Tuesday, December 13, 2011

The Danger in Drawing Distinctions?

This post about corruption in international adoption generated a lot of interesting comments, including a dialogue about drawing distinctions between various forms of corruption that can (and does) infect international adoption.   Here's a snippet of what I had to say in the comments:
In terms of language to describe "problems in the adoption process," we do sometimes see sloppiness in how people use language for things I see as potentially different problems: trafficking for purposes of adoption, corruption in adoption, illegal adoption, unethical adoption.

I do see corruption as the word with the broadest definition. I see corruption as encompassing both criminal and non-criminal conduct. Corruption would include trafficking, in my view, though is not limited to trafficking.

* * *

Does it matter what words we use? As a lawyer, I tend to say yes! But sometimes the insistence on "correct" language isn't particularly helpful to the discussion, is sometimes used to avoid addressing the real problems.

Yes, kidnapping a child for the purposes of adoption is really, really, really, really bad, arguably worse than many other corrupt practices in adoption -- but problems of corruption can't really be defended by saying, "At least she wasn't kidnapped!"
Little did I know that a few weeks later I'd run across a blog post that exhibits the worst of this tendency to deny problems in adoption by focusing obsessively on the language used:
One area most impacted by AIDS is Africa, so when I read that some people are “concerned” about the rate of adoption among children from Africa because people are “trafficking” in adoption, I am truly amazed. Does anyone really think that people are stealing babies and children to sell them for adoption? Are there not enough babies and children already orphaned by AIDS and other diseases in Africa? Are children left at police stations or with elderly grandmothers who can barely care for them, not truly orphans? Why do these children not deserve a stable home? Is it truly illegal for a judge to rule that this child deserves a family and gives guardianship for a child to a family so that the family can legally adopt the child?
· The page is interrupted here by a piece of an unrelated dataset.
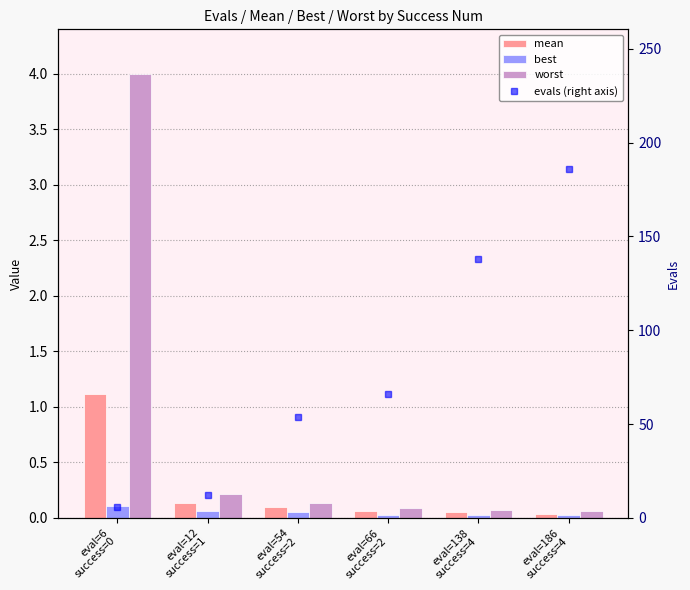

Is it true that mean equals 0.1 at eval=66
success=2?

False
And why is the word trafficking even being used in conjunction with adoption? Trafficking would mean that a child is “adopted” for the purpose of sexual slavery or work. If a child’s paperwork is not in perfect order—that is not trafficking. If the child is brought to the police station and the police see that the child is horribly malnourished and sick, but the police do not have every last bit of evidence that the birth mother and birth father are dead, abusive, or have deserted the child, is that enough evidence to call this adoption illegal at best or child “trafficking” at worst?
Wow.  All I can say is wow.  Actually, I can't really claim to be at a loss for words, because sooo many of the words I spill at this blog is to fight against this attitude.  I guess I'm just a little tired at how useless my words are.

1 comment:

theadoptedones said...

Perhaps Malinda people are listening when an adoption agency tries this type of spin.

They might have a wee bit of credibilty, if they only facilitated adoptions based on oldest and longest at an orphanage were adopted first, and healthy babies were never on the menu to order.

Sadly we all know what the majority order and know the cause and affect of fulfilling that.